Hareketin Gayesi: Adaleyi kasılı (contract) pozisyonda en uzun süre tutmaya çalışarak bütün fiber’ların harekete geçmesini sağlamak, eşik seviyesini (treshold’u) artırmak.
Biraz dinlendikten sonra, kollarımızın ölçüsünü arttıracak aşağıdaki çalışmaya geçebiliriz.

4 Haftalık Kol Öncelikli Antrenman

Ayakta (Kol Bükme) Halter Kaldırma (Standing Barbell Curls): 4 set ve 4-12 tekrar aralığı (her sette değişik tekrarlar).
Dambıl Bükme (Dumbbell Curls): 4 set ve 10-12 tekrar aralığında.
Konsantre Kol Bükme (Concentration Curls): 4 set ve 10-12 tekrar aralığı.
Vaiz Büküşü (Preacher Curls): 3 set ve 10-12 tekrar aralığı.
Standing Barbell Curl hareketindeki hariç, seçeceğiniz kiloların hepsinin, tüm adalelerin (hızlı ve yavaş kasılan kaslar | fast and slow twitch muscles) içine katılabileceği ve onu en yüksek seviyede sıkıştırabileceğiniz ağırlıkta olması şart. Ağırlığa siz karar vereceksiniz ama hem ağır hem de tüm setleri muntazam bir biçimde tamamlayacağınız kiloları seçmeniz şart. Aksi hâlde bu çalıştırma tarzı, zamanınızı harcamaktan başka bir işe yaramaz.

Büyük Kol Kasları Atrenmanının Birinci Hareketi: Ayakta Halter Bükme (aşırı yük prensibine göre): | Standing Barbbell Curl (overload principle)

# Ham Veri

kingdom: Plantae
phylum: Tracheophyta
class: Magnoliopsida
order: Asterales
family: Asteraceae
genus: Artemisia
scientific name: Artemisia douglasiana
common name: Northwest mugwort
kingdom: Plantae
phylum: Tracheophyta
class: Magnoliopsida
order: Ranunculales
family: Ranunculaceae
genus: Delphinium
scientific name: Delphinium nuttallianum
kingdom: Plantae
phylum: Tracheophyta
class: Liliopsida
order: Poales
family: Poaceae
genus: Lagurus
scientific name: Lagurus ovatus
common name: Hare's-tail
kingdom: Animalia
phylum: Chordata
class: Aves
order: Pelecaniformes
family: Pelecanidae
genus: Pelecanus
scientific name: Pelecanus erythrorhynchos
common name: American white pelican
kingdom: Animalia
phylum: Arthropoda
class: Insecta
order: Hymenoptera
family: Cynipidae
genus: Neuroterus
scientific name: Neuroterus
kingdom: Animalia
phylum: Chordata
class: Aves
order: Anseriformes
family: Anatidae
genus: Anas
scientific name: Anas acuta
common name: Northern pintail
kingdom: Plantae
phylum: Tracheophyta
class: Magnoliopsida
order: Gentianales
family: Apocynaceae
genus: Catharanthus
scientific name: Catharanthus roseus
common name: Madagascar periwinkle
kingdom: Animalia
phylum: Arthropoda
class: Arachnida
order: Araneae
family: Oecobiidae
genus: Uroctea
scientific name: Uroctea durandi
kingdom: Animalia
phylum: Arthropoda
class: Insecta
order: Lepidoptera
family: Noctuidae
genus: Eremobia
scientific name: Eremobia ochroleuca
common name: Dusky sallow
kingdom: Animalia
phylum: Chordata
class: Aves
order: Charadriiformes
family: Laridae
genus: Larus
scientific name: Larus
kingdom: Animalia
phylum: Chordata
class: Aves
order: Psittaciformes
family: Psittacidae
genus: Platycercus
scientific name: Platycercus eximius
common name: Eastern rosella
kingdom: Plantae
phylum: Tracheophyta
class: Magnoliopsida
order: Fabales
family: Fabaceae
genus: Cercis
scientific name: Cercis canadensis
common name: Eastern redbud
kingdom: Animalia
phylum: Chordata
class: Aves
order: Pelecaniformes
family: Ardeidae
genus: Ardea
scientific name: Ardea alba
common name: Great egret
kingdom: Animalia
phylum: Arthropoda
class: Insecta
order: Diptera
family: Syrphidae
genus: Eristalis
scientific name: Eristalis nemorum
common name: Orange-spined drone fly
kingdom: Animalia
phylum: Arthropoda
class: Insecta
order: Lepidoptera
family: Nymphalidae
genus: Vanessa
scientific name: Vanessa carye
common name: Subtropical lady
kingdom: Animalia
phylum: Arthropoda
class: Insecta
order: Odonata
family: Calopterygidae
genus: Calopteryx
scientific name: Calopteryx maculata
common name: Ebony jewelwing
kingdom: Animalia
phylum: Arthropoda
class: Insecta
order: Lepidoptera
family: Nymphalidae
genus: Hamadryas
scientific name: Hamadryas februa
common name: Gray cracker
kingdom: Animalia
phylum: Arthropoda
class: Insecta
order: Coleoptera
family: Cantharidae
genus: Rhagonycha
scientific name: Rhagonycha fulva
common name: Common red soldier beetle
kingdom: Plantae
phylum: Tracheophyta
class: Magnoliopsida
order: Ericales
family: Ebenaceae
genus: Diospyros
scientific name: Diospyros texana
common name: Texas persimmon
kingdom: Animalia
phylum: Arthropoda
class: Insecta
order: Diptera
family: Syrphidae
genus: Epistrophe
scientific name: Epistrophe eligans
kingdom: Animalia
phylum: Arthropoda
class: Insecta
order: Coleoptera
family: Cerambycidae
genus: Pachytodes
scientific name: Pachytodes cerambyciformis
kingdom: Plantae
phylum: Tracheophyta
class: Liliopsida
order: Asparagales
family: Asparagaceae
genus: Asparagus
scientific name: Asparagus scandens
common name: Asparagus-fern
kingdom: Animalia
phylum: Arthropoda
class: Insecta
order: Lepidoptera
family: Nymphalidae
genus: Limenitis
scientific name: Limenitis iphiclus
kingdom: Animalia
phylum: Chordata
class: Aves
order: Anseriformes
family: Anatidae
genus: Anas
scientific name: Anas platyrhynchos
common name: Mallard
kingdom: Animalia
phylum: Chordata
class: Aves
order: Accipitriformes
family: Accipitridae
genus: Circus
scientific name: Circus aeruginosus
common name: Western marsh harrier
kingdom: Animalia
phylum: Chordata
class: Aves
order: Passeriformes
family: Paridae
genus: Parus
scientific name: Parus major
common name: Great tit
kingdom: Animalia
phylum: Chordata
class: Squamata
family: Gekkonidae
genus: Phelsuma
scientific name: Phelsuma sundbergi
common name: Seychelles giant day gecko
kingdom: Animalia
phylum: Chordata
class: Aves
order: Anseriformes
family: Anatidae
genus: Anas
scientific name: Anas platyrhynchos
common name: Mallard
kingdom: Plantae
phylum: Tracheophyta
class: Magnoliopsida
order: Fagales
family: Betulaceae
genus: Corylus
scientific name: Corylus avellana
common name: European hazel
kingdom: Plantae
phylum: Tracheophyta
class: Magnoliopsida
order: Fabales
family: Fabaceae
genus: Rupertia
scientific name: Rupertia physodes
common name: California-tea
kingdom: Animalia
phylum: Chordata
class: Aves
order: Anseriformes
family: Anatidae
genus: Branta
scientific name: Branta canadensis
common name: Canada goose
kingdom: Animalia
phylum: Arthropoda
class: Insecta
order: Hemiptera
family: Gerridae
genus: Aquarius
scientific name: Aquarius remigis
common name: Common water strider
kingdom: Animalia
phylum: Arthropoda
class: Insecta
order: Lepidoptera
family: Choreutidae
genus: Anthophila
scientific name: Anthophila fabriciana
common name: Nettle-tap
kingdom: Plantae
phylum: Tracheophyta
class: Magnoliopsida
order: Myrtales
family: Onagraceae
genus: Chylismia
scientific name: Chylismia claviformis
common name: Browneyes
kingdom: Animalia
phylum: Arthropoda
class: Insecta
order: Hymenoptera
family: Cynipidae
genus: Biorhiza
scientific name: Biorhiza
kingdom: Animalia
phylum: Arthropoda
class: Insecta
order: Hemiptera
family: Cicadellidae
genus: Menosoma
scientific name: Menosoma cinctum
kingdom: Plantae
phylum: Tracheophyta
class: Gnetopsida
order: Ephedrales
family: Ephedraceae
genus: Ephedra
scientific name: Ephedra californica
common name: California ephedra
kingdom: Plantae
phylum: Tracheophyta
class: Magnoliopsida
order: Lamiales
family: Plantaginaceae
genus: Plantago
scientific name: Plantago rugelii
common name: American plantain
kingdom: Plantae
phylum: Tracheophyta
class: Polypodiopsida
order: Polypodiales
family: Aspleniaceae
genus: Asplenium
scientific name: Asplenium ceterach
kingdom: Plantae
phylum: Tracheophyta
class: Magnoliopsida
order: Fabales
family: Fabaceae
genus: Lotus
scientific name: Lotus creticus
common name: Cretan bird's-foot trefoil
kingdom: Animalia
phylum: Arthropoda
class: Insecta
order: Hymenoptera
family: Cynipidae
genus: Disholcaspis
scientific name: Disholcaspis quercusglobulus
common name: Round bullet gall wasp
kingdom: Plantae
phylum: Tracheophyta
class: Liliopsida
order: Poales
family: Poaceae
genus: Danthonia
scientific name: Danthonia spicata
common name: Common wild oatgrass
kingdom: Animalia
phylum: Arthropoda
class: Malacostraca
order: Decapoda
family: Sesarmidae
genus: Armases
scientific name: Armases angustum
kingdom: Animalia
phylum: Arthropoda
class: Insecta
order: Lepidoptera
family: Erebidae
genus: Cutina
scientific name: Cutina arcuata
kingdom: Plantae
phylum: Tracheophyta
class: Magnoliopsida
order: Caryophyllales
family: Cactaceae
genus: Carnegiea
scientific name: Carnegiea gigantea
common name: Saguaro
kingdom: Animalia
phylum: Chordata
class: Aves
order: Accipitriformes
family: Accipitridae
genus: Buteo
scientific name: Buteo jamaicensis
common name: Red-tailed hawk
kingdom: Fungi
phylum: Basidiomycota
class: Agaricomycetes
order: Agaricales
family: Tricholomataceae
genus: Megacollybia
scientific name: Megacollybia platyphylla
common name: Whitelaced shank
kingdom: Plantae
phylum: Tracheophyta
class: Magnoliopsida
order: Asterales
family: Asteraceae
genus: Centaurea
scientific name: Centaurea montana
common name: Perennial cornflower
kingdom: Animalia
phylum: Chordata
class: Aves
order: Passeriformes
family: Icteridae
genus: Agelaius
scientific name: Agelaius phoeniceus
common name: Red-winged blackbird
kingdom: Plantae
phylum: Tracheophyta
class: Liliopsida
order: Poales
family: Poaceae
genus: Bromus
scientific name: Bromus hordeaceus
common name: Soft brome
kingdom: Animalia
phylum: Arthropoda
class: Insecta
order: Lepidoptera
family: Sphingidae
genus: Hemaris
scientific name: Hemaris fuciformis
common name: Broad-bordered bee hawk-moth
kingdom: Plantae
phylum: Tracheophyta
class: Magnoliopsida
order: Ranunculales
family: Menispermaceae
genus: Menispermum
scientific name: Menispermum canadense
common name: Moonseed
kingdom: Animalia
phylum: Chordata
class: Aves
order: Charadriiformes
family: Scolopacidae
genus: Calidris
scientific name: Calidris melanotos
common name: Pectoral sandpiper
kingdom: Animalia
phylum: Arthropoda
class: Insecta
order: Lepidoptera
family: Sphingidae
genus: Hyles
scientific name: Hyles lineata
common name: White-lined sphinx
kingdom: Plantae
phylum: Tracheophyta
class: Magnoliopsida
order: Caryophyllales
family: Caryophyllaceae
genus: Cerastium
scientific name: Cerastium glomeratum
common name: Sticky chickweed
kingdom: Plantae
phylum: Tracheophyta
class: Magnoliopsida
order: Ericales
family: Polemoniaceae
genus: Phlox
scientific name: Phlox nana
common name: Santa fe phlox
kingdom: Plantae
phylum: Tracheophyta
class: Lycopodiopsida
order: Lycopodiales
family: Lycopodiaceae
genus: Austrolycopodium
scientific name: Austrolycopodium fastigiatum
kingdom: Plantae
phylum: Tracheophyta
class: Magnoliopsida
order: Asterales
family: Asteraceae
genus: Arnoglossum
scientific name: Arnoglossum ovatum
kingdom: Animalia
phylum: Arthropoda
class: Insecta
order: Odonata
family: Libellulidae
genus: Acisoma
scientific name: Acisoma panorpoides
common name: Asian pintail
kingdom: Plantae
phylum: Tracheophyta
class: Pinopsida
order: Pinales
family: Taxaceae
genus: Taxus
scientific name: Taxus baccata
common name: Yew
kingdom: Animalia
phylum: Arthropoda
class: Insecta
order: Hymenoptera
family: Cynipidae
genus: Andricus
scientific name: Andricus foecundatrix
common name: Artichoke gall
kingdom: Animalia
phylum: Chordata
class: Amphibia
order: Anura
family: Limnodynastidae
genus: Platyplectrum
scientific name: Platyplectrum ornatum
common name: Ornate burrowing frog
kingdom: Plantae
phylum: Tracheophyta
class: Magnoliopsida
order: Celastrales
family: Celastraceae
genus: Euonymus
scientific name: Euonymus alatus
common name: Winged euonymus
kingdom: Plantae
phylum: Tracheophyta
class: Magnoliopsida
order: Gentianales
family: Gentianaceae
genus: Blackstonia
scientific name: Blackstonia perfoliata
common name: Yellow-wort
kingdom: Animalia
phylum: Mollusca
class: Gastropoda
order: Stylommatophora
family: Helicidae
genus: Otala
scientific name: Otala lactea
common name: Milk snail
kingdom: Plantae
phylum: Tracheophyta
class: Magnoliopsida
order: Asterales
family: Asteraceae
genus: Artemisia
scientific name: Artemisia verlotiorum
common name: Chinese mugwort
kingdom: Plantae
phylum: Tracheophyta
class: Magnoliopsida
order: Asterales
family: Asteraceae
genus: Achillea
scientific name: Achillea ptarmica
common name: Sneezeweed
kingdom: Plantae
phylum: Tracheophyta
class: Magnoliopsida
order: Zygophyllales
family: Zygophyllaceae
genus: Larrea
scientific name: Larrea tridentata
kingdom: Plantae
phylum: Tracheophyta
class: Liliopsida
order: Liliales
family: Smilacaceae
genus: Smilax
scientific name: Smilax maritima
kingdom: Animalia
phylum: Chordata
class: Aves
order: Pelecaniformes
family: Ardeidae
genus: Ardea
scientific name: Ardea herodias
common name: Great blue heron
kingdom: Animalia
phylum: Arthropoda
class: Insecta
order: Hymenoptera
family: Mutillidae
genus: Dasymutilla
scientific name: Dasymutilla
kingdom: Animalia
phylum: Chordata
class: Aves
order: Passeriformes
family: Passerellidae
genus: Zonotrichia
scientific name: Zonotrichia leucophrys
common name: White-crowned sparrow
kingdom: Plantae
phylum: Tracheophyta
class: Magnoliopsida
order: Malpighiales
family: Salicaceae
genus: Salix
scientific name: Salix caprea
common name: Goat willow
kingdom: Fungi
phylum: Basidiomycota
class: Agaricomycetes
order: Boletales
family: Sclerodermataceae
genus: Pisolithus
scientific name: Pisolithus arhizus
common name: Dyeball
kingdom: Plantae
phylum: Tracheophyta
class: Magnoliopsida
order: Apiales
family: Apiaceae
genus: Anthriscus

# Alıştırma Seti
1. Ham verideki satırları en baştan başlayıp "scientific name: Uroctea durandi" ifadesinin geçtiği satır da dahil olmak üzere aynen tekrar yazar mısın?
2. Kol antrenmanı metnini kaldığı yerden sürdürür müsün?

# Görev Cevapları
1.
kingdom: Plantae
phylum: Tracheophyta
class: Magnoliopsida
order: Asterales
family: Asteraceae
genus: Artemisia
scientific name: Artemisia douglasiana
common name: Northwest mugwort
kingdom: Plantae
phylum: Tracheophyta
class: Magnoliopsida
order: Ranunculales
family: Ranunculaceae
genus: Delphinium
scientific name: Delphinium nuttallianum
kingdom: Plantae
phylum: Tracheophyta
class: Liliopsida
order: Poales
family: Poaceae
genus: Lagurus
scientific name: Lagurus ovatus
common name: Hare's-tail
kingdom: Animalia
phylum: Chordata
class: Aves
order: Pelecaniformes
family: Pelecanidae
genus: Pelecanus
scientific name: Pelecanus erythrorhynchos
common name: American white pelican
kingdom: Animalia
phylum: Arthropoda
class: Insecta
order: Hymenoptera
family: Cynipidae
genus: Neuroterus
scientific name: Neuroterus
kingdom: Animalia
phylum: Chordata
class: Aves
order: Anseriformes
family: Anatidae
genus: Anas
scientific name: Anas acuta
common name: Northern pintail
kingdom: Plantae
phylum: Tracheophyta
class: Magnoliopsida
order: Gentianales
family: Apocynaceae
genus: Catharanthus
scientific name: Catharanthus roseus
common name: Madagascar periwinkle
kingdom: Animalia
phylum: Arthropoda
class: Arachnida
order: Araneae
family: Oecobiidae
genus: Uroctea
scientific name: Uroctea durandi

2.
Pazu (bicep) adalesine, yüklenebileceğiniz kadar fazla yükleneceğiniz bu prensipte, birinin size orta noktadan sonra –çok az olarak– yardım etmesi şart. Isınmaya hafif bir kilo ile başlayın, ısınmanız bir veya iki setten fazla da olabilir. Kaç set olursa olsun, bu ısınma setlerini kesinlikle çalışma setlerinizden saymayın. Tamamı ile ısındığınıza kanaat ettikten sonra, artık fazla yükleme prensibi (overload prencip) hareketine başlayabilirsiniz ( 4 set 10-12 tekrar ).
1’inci sete en ağır kaldırabildiğiniz kilonun %80’i ile başlayın. Sallamadan, bileklerinizi bükmeden, en yukarıdaki noktaya getirmeye çalışın ve en yukari noktada sıkıştırarak 2 saniye tutun. Daha sonra yavaşça aşağıya indirin ( 8-12 tekrar ).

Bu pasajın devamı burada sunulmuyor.